**QUOTED TEXT**
Re: Benchmark (Phoronix): FreeBSD 9.0-RC2 vs. Oracle Linux 6.1 Server

From: Daniel Kalchev <daniel_at_digsys.bg>
Date: Thu, 22 Dec 2011 12:12:32 +0200
On 22.12.11 11:56, Igor Mozolevsky wrote:
> On 22 December 2011 05:54, Daniel Kalchev<daniel_at_digsys.bg>  wrote:
>>   Of course, it is meaningless, the Ferrari will lose big time in the fuel
>> consumption comparison! I believe it will also lose the price comparison as
>> well. Not to speak the availability comparison.
> That's an oxymoron, right? The comparison cannot be meaningless---the
> reality is F430 will indeed use up more fuel than Prius. If a
> benchmark demonstrates a true reality, how can that benchmark be
> possibly meaningless??? Same benchmark might be irrelevant to someone
> who wants to know how fast they can get from A to B, but irrelevant is
> not a synonym for meaningless!

**PROBLEM 1**
Retype the benchmark reply word for word, everything from "From: Daniel Kalchev" down to "the availability comparison.".

**EXCERPTED DATA**
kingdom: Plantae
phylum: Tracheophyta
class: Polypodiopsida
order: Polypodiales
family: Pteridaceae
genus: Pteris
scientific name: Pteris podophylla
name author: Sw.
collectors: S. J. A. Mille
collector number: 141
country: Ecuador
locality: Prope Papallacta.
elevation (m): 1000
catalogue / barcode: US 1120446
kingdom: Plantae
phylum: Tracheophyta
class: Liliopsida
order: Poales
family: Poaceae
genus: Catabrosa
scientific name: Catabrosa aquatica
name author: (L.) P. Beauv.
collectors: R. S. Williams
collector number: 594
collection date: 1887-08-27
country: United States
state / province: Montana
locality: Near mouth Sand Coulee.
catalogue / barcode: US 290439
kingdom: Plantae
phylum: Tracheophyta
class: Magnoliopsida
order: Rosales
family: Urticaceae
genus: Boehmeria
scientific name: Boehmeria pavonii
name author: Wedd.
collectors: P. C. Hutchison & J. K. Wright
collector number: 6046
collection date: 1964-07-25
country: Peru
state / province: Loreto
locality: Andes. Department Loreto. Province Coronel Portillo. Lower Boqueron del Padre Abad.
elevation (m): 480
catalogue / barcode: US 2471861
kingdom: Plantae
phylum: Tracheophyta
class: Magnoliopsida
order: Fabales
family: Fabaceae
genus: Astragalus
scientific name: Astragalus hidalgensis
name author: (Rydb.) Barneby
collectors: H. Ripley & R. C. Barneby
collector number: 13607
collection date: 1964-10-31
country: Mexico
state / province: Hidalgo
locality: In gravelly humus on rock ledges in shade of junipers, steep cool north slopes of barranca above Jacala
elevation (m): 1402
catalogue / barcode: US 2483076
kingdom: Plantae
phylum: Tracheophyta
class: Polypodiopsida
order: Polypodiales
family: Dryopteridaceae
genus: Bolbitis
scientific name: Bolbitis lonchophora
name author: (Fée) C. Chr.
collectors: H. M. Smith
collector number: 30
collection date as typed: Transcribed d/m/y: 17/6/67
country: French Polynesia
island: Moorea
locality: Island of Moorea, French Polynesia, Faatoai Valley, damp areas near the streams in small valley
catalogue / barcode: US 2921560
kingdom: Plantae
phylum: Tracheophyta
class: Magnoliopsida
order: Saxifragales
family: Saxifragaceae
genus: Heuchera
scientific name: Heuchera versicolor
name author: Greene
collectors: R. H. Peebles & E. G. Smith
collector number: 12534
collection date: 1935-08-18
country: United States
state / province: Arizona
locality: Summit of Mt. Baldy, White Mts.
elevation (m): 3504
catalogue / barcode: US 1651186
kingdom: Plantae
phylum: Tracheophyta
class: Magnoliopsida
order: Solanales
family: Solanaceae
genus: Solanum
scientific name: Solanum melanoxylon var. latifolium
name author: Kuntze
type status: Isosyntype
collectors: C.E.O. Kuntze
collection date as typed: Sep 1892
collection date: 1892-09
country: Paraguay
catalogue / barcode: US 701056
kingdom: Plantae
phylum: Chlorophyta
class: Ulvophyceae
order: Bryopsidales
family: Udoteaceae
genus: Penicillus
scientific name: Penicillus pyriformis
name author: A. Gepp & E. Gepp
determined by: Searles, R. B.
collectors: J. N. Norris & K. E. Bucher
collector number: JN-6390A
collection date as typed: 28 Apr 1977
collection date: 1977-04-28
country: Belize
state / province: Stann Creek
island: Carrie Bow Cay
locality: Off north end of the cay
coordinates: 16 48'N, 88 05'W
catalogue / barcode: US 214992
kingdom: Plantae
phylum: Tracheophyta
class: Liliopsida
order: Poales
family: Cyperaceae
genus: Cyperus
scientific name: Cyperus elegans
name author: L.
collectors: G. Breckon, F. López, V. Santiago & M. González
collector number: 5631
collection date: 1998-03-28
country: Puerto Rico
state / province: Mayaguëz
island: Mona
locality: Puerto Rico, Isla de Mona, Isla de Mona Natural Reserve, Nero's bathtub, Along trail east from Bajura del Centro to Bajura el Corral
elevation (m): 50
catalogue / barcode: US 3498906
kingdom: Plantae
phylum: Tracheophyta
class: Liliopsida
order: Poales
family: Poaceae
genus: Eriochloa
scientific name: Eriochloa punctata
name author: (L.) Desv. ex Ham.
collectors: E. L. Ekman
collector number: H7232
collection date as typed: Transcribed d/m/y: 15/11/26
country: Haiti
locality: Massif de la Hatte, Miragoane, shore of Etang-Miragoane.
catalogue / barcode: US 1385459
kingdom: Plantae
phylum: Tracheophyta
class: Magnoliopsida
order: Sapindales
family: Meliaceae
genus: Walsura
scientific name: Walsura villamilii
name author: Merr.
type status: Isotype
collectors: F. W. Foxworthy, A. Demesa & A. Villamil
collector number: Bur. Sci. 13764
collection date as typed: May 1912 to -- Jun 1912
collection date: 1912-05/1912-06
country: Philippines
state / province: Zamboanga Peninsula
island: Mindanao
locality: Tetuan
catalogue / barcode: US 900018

**PROBLEM 2**
Echo the entries verbatim, everything from the first entry down to the line containing "locality: Prope Papallacta.".

**ANSWER 1**
From: Daniel Kalchev <daniel_at_digsys.bg>
Date: Thu, 22 Dec 2011 12:12:32 +0200
On 22.12.11 11:56, Igor Mozolevsky wrote:
> On 22 December 2011 05:54, Daniel Kalchev<daniel_at_digsys.bg>  wrote:
>>   Of course, it is meaningless, the Ferrari will lose big time in the fuel
>> consumption comparison! I believe it will also lose the price comparison as
>> well. Not to speak the availability comparison.

**ANSWER 2**
kingdom: Plantae
phylum: Tracheophyta
class: Polypodiopsida
order: Polypodiales
family: Pteridaceae
genus: Pteris
scientific name: Pteris podophylla
name author: Sw.
collectors: S. J. A. Mille
collector number: 141
country: Ecuador
locality: Prope Papallacta.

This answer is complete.